Auch das Violoncello hat in verschiedenen Formen und Abwandlungen in der Schweiz als Begleitinstrument eine Rolle gespielt. Als Bassinstrument oder Bassett wurde es,  - in der Form oft etwas umgewandelt (z.B. nur drei Saiten, ein etwas grösserer Korpus, etc.) - vermutlich deshalb eingesetzt, weil es leichter zu tragen war als der Kontrabass. Verständlicherweise, denn die Musikanten mussten oft lange Strecken zu Fuss zurücklegen. Besonders originelle Anfertigungen solcher Bassette zeigen die Fotos aus dem Safiental. Auch auf Bildern aus dem Appenzell vor 1900 ist das Violoncello zuerst als Bassinstrument (oder ev. Bass und Nachschlag) zu sehen. Später, in Kombination mit dem Kontrabass, übernahm es dann in erster Linie die Funktion des Nachschlags oder einer Begleitstimme.

Mit unserem Duo versuchen wir der urtümlichen Spielpraxis auf diesen Feldaufnahmen nachzuspüren. Und mit unseren Arrangements möchten wir diese Musik in eine aktuelle Form bringen. Beim Entwickeln und Erforschen unseres Repertoires, eine Arbeit, die etwa ein Jahr in Anspruch nahm, war es uns ein besonderes Anliegen den Schweizer „Ton“ zu suchen. D.h. nicht einfach Spielweisen anderer Fiedeltraditionen auf unsere Musik zu stülpen, sondern von den Feldaufnahmen ausgehend, den Stücken eine ganz eigene helvetische und alpenländische Note zu geben. Um die Farbpalette noch zu erweitern, spielen wir einige Stücke auf Darmsaiten und in alter Stimmung (Kammerton A 415 Hz).

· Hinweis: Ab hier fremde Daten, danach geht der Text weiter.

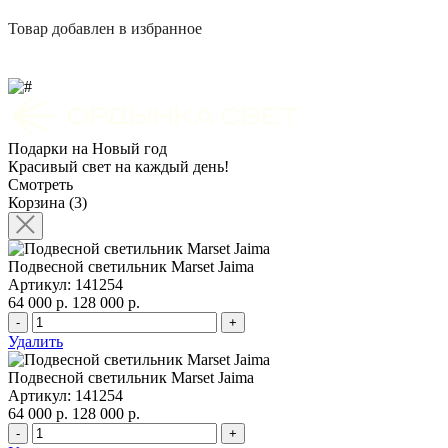
Товар добавлен в избранное
Подарки на Новый год
Красивый свет на каждый день!
Смотреть
Корзина (3)
Подвесной светильник Marset Jaima
Артикул: 141254
64 000 р.
128 000 р.
-
+
Удалить
Подвесной светильник Marset Jaima
Артикул: 141254
64 000 р.
128 000 р.
-
+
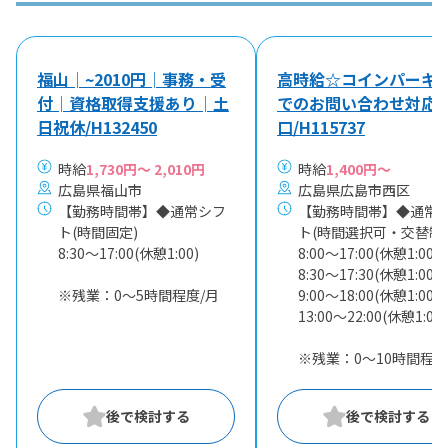
福山│~2010円│事務・受
高時給☆コインパーキ
付│資格取得支援あり│土
でのお問い合わせ対応
日祝休/H132450
口/H115737
時給
1,730円～ 2,010円
時給
1,400円～
広島県福山市
広島県広島市西区
【勤務時間帯】◆通常シフ
【勤務時間帯】◆通常
ト(時間固定)
ト(時間選択可・交替制)
8:30〜17:00(休憩1:00)
8:00〜17:00(休憩1:00)
8:30〜17:30(休憩1:00)
※残業：0〜5時間程度/月
9:00〜18:00(休憩1:00)
13:00〜22:00(休憩1:00)
※残業：0〜10時間程度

In unserem Programm sind viele Tanzmelodien zu hören, die wir für wahre „Meisterwerke“ halten. Und genauso fasziniert sind wir auch von den Muotathaler «Jüüzli». Wir versuchen diese so original wie möglich zu spielen; eine Originalität, die heute von vielen Menschen als vollkommen exotisch empfunden wird. Die besondere Mehrstimmigkeit dieser normalerweise gesungenen Naturjodel, sowie das Intonieren auf der Naturskala machen diese Musik zu einem klingenden «Naturwunder», über dessen phantasievolle Variationen-Vielfalt man nur staunen kann.

Wir hoffen, mit unserem Projekt dazu beizutragen, dass die Fiedel in der Schweizer Volksmusik wieder einen gebührenden Platz bekommt und dass der helvetische Himmel bald wieder voller Geigen hängt.